Scheduled Tasks
Scheduled Tasks let you run patches, custom scripts, service actions, and software inventory scans on a recurring cadence. A schedule fires on a cron expression and inserts a task run that flows through the same execution path as ad-hoc tasks.
Creating a schedule
- Navigate to Scheduled Tasks in the sidebar
- Click New schedule
- Fill in the form:
- Name — human-readable label shown in the list
- Task type —
patch,custom_script,service, orsoftware_inventory(task type is fixed after creation) - Task-specific config — patch mode, script + interpreter, service name + action, etc.
- Target — a single host or a host group
- Max parallel hosts — only applies to group targets (0 = unlimited)
- Cron expression — 5-field standard cron (
minute hour day-of-month month day-of-week) - Timezone — IANA timezone the cron expression is evaluated in (default
UTC) - Enabled — disabled schedules never fire
- The form shows the next 5 scheduled run times so you can verify the cron before saving
Cron syntax
Standard 5-field cron (POSIX-style) is supported. Examples:
| Expression | Meaning |
|---|---|
*/15 * * * * | Every 15 minutes |
0 * * * * | Every hour on the hour |
0 2 * * * | Every day at 02:00 |
0 6 * * 1 | Every Monday at 06:00 |
0 3 1 * * | On the 1st of every month at 03:00 |
Seconds and non-standard extensions are not supported. The lowest granularity is one minute.
Timezone behaviour
The cron expression is evaluated against the schedule's timezone field. 0 2 * * * with Europe/London fires at 02:00 local UK time — so it tracks DST transitions automatically.
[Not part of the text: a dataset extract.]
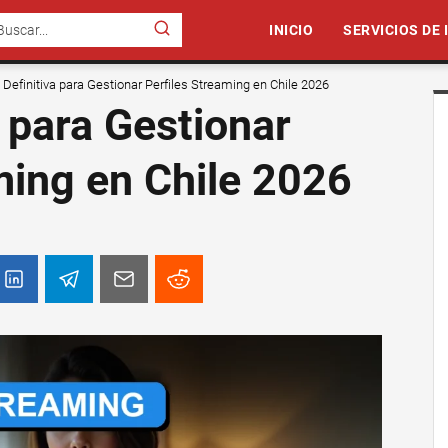
INICIO
SERVICIOS DE
 Definitiva para Gestionar Perfiles Streaming en Chile 2026
a para Gestionar
ming en Chile 2026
The sweeper in the ingest service runs every 30 seconds, so a schedule can fire up to 30 seconds late.
Target resolution & skip rules
When a schedule fires:
- Single host target — the host must still exist and not be soft-deleted
- Group target — all non-deleted member hosts are targeted
- Patch and service tasks — non-Linux hosts are filtered out (Linux-only)
- Custom script and software inventory — all OSes are eligible
If no eligible hosts remain (target deleted, empty group, all non-Linux for a Linux-only task), the sweeper advances next_run_at and logs a warning — no task run is created.
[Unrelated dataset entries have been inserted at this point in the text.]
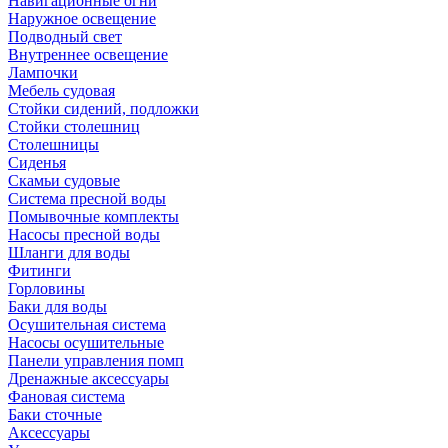
Навигационные огни
Наружное освещение
Подводный свет
Внутреннее освещение
Лампочки
Мебель судовая
Стойки сидений, подложки
Стойки столешниц
Столешницы
Сиденья
Скамьи судовые
Система пресной воды
Помывочные комплекты
Насосы пресной воды
Шланги для воды
Фитинги
Горловины
Баки для воды
Осушительная система
Насосы осушительные
Панели управления помп
Дренажные аксессуары
Фановая система
Баки сточные
Аксессуары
If the cron expression becomes unparseable (manual DB edit), the sweeper disables the schedule to prevent it from spinning.
Running a schedule immediately
From the Scheduled Tasks list, click the Play icon next to a schedule to trigger a one-off run without affecting the recurring cadence. This dispatches the same task via the normal trigger helpers and navigates straight to the task run monitor.
Permissions
| Role | Create / Edit / Delete | Toggle enabled | Run now |
|---|---|---|---|
super_admin | ✅ | ✅ | ✅ |
org_admin | ✅ | ✅ | ✅ |
engineer | ✅ | ✅ | ✅ |
read_only | ❌ | ❌ | ❌ |
Schedules are scoped to the creator's organisation; read access requires no additional permission beyond a dashboard session.
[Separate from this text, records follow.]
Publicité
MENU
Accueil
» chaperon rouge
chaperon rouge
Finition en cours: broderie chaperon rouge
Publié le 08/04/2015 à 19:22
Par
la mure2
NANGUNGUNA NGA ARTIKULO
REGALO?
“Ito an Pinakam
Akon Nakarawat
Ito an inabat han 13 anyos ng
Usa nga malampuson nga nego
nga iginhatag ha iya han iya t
Viewing runs triggered by a schedule
Open a schedule's detail page to see its 20 most recent runs, each linking through to the full task run monitor. On the Scheduled Tasks list, the Last run column also links to the most recent run directly.
Troubleshooting
- Schedule didn't fire — verify
Enabledis on and the next run time is in the past. Check ingest logs forschedule sweeper:lines. - "no eligible hosts" — the target host was deleted, the group is empty, or all member hosts are non-Linux for a Linux-only task.
- Schedule auto-disabled — the cron expression failed to parse on the server; edit to fix, then re-enable.